Das österreichische Unternehmen will sein Portal daher rasch vergrößern und in der Filmbranche eine Art Dachmarke für Video-on-Demand-Angebote aus Europa schaffen. Um dieses Ziel zu erreichen, hat das Flimmit-Team Kooperationen mit vier großen europäischen Partnerplattformen abgeschlossen, die zu einem Netzwerk für den europäischen Film führen sollen, welches anfangs etwa 1.800 Titel umfassen wird. "Wir werden unsere Internet-Inhalte auf den Portalen gegenseitig darstellen. Wenn jemand das Schlagwort 'Liebe' eingibt, wird er auch Titel finden, die auf unseren Partnerplattformen in anderen Sprachen erhältlich sind", erklärt Haager. Im Zuge der weiteren Ausdehnung auf andere EU-Staaten wird das Flimmit-Angebot bis zum August auch in Englisch verfügbar sein, bis 2010 kommen außerdem die Sprachen Italienisch, Spanisch und Französisch dazu.

"Lizenzgeber werden umdenken"

Flimmit ist derzeit neben dem Online-Shop des Filmladens in Österreich der einzige unabhängige Video-on-Demand-Anbieter, über den legal Spielfilme erworben werden können.

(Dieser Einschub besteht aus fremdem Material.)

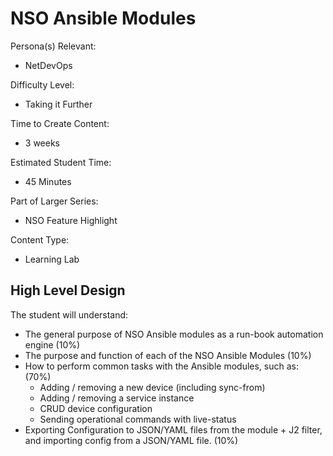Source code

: # NSO Ansible Modules

Persona(s) Relevant:

- NetDevOps

Difficulty Level:

- Taking it Further

Time to Create Content:

- 3 weeks

Estimated Student Time:

- 45 Minutes

Part of Larger Series:

- NSO Feature Highlight

Content Type:

- Learning Lab

## High Level Design

The student will understand:

- The general purpose of NSO Ansible modules as a run-book automation engine (10%)
- The purpose and function of each of the NSO Ansible Modules (10%)
- How to perform common tasks with the Ansible modules, such as: (70%)
  - Adding / removing a new device (including sync-from)
  - Adding / removing a service instance
  - CRUD device configuration
  - Sending operational commands with live-status
- Exporting Configuration to JSON/YAML files from the module + J2 filter, and importing config from a JSON/YAML file. (10%)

Bei der Online-Filmlizenzierung gelten jedoch meist dieselben Richtlinien wie offline: Es gibt Ländergrenzen. Sender kaufen für ihr Sendegebiet Filmtitel ein, DVD-Vertriebe für ihren Heimatmarkt. "Wir versuchen grundsätzlich, weltweite nicht-exklusive Rechte zu bekommen. Sollten wir einige Titel in manchen Ländern nicht bekommen, können wir diese für den jeweiligen Film sperren. Ich denke aber, dass sich diese Entwicklung in den nächsten Monaten oder Jahren ändern wird, weil die Lizenzgeber einsehen werden, dass es Sinn ergibt, wenn Filme schnell und einfach international erhältlich sind", so Müller-Uri.

"Der Video-on-Demand-Markt befindet sich noch auf einem Status wie die VHS-Kassetten in den 1980er Jahren. Noch ist es ein Zusatzgimmick für Kunden, die gerade nicht ins Kino oder in die Videothek gehen wollen, aber in zwei bis drei Jahren wird sich das Geschäft so weit entwickeln, dass man das Internet als weiteren Vertriebsweg für Filmemacher ansehen wird", ist Müller-Uri vom Wachstumspotential von Video-on-Demand-Angeboten überzeugt.

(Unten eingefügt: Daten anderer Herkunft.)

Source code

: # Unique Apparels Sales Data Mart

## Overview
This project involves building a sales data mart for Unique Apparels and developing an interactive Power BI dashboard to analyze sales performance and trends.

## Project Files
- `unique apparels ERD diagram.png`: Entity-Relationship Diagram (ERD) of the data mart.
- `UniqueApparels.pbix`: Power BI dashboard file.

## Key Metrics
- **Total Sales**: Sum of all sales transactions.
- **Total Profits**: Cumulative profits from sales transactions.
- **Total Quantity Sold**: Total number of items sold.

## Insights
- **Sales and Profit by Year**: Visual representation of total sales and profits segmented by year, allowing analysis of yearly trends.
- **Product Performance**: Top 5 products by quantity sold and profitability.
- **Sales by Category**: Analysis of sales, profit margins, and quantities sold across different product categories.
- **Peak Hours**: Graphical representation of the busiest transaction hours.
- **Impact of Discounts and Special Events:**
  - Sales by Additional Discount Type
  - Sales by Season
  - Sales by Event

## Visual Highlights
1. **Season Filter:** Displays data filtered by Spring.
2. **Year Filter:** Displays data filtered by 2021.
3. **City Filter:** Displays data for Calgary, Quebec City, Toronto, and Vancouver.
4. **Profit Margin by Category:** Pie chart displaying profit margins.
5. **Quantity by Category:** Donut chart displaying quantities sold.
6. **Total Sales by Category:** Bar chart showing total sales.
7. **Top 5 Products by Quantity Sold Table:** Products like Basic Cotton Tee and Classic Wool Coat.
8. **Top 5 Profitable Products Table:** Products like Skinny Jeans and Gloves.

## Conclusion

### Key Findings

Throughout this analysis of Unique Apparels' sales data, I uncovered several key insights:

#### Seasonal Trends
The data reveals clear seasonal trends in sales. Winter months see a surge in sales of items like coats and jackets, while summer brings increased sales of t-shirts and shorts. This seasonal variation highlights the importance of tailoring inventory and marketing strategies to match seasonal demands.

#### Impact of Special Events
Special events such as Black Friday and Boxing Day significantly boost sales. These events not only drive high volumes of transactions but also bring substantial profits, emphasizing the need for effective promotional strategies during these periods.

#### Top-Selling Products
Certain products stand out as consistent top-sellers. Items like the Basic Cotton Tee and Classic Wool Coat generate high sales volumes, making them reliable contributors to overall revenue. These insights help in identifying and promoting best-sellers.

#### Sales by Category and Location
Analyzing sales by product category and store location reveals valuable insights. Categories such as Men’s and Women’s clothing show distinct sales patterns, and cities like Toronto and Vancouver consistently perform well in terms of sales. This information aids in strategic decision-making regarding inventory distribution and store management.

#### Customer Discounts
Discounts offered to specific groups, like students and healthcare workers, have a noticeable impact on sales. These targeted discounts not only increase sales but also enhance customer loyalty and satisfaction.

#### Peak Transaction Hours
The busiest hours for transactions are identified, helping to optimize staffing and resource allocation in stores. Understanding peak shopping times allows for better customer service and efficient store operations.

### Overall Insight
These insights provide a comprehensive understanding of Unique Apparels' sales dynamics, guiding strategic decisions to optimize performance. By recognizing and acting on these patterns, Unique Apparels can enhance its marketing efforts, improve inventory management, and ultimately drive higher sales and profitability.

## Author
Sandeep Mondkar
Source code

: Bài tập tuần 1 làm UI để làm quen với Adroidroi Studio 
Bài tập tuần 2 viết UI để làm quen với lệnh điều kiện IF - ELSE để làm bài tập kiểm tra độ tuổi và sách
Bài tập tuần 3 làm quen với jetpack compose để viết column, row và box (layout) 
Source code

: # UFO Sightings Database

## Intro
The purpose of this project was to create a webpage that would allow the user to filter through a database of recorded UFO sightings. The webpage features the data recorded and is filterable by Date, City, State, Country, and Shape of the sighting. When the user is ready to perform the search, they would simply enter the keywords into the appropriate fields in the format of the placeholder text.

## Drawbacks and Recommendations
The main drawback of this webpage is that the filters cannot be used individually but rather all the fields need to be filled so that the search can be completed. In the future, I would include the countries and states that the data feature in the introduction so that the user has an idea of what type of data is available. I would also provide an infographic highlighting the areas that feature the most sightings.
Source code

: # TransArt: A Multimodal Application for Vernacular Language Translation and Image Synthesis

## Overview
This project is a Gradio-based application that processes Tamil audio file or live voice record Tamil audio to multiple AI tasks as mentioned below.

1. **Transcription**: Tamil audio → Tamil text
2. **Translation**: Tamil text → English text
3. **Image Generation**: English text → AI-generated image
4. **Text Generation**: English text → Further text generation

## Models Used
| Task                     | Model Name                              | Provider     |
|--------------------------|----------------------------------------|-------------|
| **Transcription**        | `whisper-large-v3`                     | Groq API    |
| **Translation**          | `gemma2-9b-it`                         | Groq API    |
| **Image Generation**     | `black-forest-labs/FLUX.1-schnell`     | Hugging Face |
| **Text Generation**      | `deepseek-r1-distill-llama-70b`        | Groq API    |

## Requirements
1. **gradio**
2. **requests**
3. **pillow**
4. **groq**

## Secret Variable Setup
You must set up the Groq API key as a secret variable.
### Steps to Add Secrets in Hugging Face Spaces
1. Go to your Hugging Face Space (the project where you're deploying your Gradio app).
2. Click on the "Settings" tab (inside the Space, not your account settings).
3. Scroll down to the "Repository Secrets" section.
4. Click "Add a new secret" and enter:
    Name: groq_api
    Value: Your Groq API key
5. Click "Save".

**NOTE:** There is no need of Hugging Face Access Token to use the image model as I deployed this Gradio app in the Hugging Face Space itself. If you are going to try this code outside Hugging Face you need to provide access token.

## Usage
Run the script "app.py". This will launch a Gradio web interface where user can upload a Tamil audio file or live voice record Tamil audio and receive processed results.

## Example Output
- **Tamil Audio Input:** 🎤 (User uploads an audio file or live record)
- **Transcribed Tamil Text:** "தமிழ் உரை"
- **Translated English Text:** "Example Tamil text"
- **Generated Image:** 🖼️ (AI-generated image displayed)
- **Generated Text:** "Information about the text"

Angebote auch fürs iPhone und die Playstation

Da Videostreaming auch am Handy und diversen Mobilgeräten Potenzial hat, arbeitet Flimmit daran, die Website per Knopfdruck für Mobilgeräte nutzbar zu machen. "Es wird einen Shop fürs iPhone geben und für die Playstation", kündigt Müller-Uri an. Zudem arbeitet das mittlerweile 15-köpfige Team an der Entwicklung eines Abo- und eines Prepaid-Modells.

"Die Leute werden sich, wenn es ein passendes Angebot im Netz gibt, daran gewöhnen und es in Folge auch nutzen", sind die Plattformbetreiber überzeugt. Derzeit habe Flimmit 3.000 registrierte Nutzer, so Müller-Uri: Diese Zahl werde in den nächsten Monaten durch die laufende Erweiterung des Filmangebots "rapide ansteigen".